Content starts

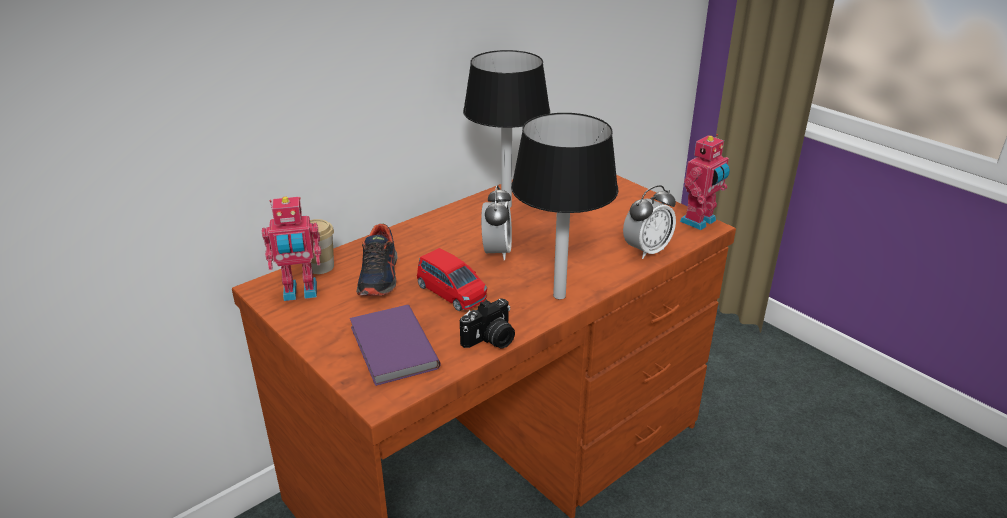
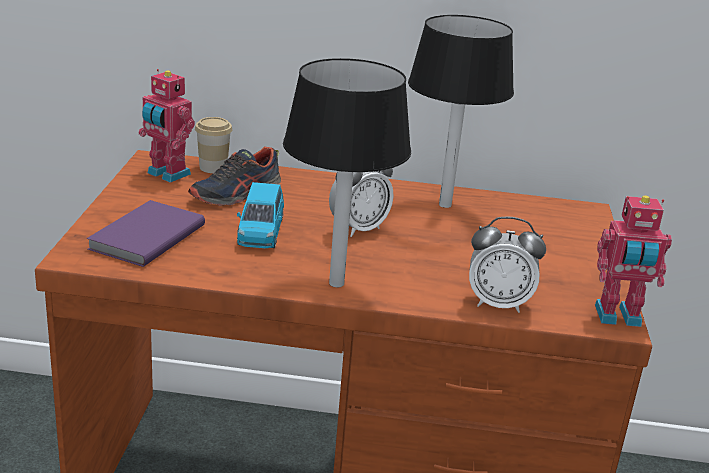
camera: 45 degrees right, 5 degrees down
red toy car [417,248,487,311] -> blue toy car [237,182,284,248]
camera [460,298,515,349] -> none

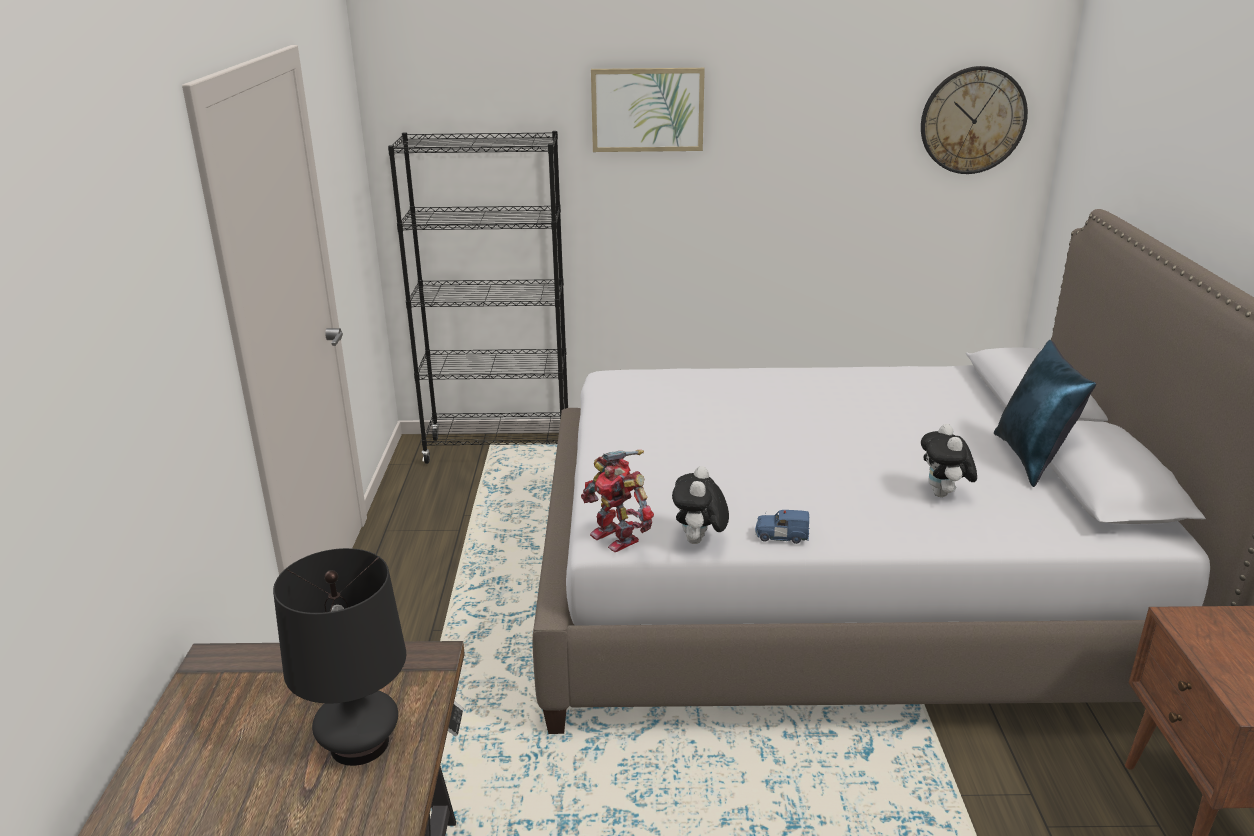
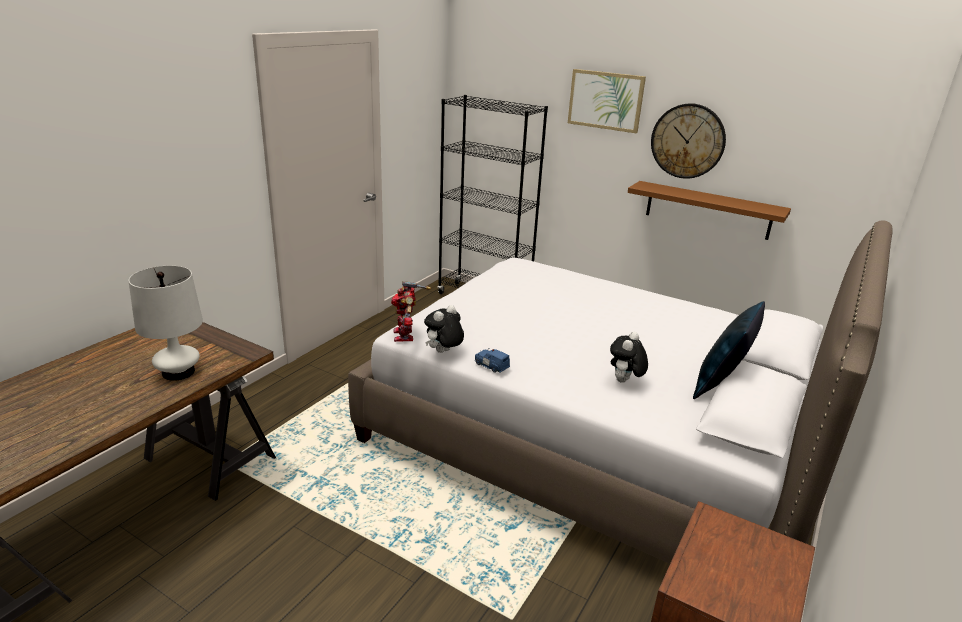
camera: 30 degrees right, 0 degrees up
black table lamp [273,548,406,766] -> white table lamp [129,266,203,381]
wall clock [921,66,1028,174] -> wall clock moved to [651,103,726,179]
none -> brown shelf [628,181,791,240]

Content ends

**EXERCISE**
Above are the records. Copy every line in them holding "degrees".

**TASK RESULT**
camera: 45 degrees right, 5 degrees down
camera: 30 degrees right, 0 degrees up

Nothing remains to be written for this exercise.